There is definitely hype/snowballe effect in play, but in sum, Rowling is much easier for the non-fantasy reader to enjoy. She isn’t writing for fantasy fans, just for kids. Indeed, she doesn’t read fantasy herself much (she must have read some), and it so she’s an outsider, connecting more with non-fans of the genre and bugging the shit out of many people who follow it closely.

Ironically, I’m in the middle of my own MG fantasy novel (writing, I mean), which sort of happened by accident (it’s fantasy in the broader sense of meaning “not conforming to the rules of the natural world as we know them,” and not in the more limited sense where one encounters dragons and hippogriffs). When you set out to write a novel, you learn to appreciate that its hard work even to write a bad novel, and bad genre fiction is more demanding than bad literary fiction, since you have to know and conform to rules of the genre and basic rules of fiction writing.

skutir writes:

> As for the second bit, I didn’t say I “knew a lot,” I said I’d “read quite a bit,”
> which seems to be a different ball of wax. Harlan Ellison, William Gibson, Orson
> Scott Card, Isaac Asimov, William Tenn, Stanislaw Lem, Phillip K. Dick, Jack L.
> Chalker, Philip Jose Farmer, Roger Zelazny, to name a few. I wouldn’t pretend
> for one second its canonical.

So answer my second question and rate how good you think each of these writers or books are. I would expect that anyone who offers the opinion that science fiction and fantasy are mostly junk should know a lot about these fields. That’s more than just having read a lot, since the books that you’ve read might not be the better books in the field. You should also have read some critical material about the field so that you know what’s generally considered the best books in the field.
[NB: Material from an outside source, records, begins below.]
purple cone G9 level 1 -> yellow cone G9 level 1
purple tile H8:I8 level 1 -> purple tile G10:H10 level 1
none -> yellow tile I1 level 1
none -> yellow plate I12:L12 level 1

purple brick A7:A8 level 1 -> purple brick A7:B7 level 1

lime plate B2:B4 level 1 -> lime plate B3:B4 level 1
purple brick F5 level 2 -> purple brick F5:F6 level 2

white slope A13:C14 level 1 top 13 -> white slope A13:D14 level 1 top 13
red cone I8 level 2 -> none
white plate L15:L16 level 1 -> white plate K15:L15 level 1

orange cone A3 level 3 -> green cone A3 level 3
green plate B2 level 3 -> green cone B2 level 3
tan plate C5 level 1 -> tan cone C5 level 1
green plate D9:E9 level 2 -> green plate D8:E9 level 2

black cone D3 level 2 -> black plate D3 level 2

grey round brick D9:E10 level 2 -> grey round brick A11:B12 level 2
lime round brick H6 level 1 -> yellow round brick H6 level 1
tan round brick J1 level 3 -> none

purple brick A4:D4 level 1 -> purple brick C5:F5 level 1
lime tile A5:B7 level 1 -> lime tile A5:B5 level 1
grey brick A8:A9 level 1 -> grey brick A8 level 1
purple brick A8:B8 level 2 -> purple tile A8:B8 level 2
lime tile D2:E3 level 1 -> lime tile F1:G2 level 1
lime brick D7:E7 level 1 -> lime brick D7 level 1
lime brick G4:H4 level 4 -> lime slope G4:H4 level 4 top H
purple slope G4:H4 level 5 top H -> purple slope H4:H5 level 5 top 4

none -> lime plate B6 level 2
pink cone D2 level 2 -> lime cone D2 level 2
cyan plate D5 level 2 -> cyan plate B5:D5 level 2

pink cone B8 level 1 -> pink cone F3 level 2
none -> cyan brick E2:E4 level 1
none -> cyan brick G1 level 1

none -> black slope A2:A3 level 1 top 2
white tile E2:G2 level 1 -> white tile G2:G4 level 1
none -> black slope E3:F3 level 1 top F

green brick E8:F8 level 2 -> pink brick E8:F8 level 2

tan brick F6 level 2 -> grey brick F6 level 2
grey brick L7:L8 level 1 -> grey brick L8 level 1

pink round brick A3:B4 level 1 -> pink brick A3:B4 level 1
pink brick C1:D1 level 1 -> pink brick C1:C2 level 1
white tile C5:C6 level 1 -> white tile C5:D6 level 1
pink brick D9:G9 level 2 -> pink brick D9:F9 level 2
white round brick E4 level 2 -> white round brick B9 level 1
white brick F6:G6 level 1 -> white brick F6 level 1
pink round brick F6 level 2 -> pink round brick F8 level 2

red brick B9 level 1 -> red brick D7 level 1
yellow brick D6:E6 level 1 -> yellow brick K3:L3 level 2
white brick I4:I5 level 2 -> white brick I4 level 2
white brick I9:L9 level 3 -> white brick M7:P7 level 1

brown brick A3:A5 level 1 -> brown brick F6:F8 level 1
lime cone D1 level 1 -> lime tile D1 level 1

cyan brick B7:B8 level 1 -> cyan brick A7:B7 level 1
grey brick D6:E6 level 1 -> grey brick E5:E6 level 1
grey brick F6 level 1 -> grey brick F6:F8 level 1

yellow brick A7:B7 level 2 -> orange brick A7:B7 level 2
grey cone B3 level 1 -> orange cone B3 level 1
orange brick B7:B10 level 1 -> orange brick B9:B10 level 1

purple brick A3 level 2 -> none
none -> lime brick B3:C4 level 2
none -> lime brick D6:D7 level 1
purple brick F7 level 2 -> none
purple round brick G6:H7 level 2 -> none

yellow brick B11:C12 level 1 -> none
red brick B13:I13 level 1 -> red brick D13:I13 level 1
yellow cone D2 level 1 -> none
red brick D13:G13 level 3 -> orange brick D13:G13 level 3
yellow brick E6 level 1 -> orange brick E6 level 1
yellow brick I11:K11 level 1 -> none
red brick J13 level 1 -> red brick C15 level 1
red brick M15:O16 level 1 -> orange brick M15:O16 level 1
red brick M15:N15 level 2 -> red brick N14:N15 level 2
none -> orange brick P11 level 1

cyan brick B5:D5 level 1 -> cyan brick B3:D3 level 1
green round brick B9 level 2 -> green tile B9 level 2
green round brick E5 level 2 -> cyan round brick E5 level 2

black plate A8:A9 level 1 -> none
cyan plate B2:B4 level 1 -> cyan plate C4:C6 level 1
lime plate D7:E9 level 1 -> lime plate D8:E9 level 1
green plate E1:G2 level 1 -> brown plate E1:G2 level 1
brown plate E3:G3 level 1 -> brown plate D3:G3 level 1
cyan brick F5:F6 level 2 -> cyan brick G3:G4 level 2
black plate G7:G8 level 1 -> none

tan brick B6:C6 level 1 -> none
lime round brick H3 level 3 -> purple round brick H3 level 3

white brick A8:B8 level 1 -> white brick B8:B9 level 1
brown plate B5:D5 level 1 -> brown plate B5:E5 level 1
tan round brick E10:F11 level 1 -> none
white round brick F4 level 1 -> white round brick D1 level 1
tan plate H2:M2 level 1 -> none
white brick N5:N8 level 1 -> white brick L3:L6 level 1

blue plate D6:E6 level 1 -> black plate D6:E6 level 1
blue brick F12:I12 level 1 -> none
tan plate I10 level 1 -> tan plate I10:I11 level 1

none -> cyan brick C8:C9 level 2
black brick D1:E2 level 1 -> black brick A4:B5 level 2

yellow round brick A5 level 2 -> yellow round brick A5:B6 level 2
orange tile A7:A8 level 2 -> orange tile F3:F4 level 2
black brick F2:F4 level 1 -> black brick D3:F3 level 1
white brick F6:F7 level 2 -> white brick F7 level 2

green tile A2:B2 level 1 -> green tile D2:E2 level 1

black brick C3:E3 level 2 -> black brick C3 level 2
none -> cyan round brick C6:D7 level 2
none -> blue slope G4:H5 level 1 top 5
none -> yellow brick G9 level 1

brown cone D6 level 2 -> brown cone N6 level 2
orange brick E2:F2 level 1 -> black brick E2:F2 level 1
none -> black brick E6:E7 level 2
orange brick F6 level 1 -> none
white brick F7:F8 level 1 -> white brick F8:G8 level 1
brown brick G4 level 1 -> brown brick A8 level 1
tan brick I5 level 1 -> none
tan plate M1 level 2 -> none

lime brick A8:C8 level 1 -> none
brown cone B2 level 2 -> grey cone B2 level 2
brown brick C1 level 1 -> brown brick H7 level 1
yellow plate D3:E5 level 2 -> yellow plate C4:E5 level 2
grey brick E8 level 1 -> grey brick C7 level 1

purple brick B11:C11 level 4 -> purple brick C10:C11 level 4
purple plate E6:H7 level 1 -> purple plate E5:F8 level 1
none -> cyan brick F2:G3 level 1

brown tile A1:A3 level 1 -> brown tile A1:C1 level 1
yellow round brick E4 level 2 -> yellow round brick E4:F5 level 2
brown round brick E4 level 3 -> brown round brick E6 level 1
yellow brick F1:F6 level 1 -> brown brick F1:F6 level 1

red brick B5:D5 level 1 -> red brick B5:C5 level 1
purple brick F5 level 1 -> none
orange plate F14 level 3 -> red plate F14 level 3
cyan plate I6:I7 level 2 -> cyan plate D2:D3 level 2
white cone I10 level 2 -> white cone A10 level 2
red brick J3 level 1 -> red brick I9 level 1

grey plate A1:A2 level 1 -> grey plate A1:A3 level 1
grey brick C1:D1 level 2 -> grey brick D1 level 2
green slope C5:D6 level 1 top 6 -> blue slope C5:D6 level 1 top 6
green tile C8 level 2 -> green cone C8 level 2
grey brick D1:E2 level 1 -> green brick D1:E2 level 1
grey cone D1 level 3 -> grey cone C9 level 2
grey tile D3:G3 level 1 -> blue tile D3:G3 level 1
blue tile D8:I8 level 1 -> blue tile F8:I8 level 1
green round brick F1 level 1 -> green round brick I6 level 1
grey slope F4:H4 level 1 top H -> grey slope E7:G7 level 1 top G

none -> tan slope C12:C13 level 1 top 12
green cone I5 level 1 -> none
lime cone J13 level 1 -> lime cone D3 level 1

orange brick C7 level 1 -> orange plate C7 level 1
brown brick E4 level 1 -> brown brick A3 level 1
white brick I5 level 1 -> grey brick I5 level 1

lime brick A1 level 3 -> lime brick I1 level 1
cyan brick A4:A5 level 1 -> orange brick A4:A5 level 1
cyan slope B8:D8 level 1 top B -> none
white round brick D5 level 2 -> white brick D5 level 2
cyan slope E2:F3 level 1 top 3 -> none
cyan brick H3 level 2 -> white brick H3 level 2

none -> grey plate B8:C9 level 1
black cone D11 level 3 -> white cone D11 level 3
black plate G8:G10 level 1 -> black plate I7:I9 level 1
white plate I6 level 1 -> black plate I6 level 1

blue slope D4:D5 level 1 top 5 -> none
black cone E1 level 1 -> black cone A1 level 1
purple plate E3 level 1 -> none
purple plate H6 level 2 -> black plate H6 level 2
Only someone who’s relatively well read in a genre, including a little bit in the criticism of the field, is qualified to say that a genre consists of mostly junk.

Nonsense. I can spend four minutes flipping through the paperbacks in the “Romance” section of a bookstore and tell that it’s mostly (if not totally) formulaic crap.

Let me drop everything and get on that annotated bibliography. :wink:

What he said. My impression is formed by the noise/signal ratio in the fantasy section. Would it mollify you if I said, “most fantasy is not interesting at all to the casual fan of the genre?” It would be a nice way to have put my response to the OP, which is simply, “why do you suppose that people who don’t know the history of the hippogriff not to be well read?” I’d like to put this whole “Skutir sucks” subthread away and get back on the more interesting topic of Rowling Fans vs. Hardocre Fantasy Fans.

Yes, something like an annotated bibliography is necessary if you’re to going to claim that most science fiction and fantasy is junk. A sweeping statement like that requires some serious research. This is why I never make such statements about most genres of literature or of any other field of art. If you don’t know much about a genre, admit that you don’t know much about it and don’t make huge, general statements about it.

Surely there is a shade of gray between “not knowing much,” and presenting credentials like the ones you require for a discussion board. I’m not trying to get a teaching position at a University to teach the stuff. I have an opinion. It is an informed opinion, but I don’t see anything in the SDMB rules that says I have to do the kind of pointless busy work you require to have the right to post my opinion. You are a classic example of the humorless Sci Fi crank, Wendell.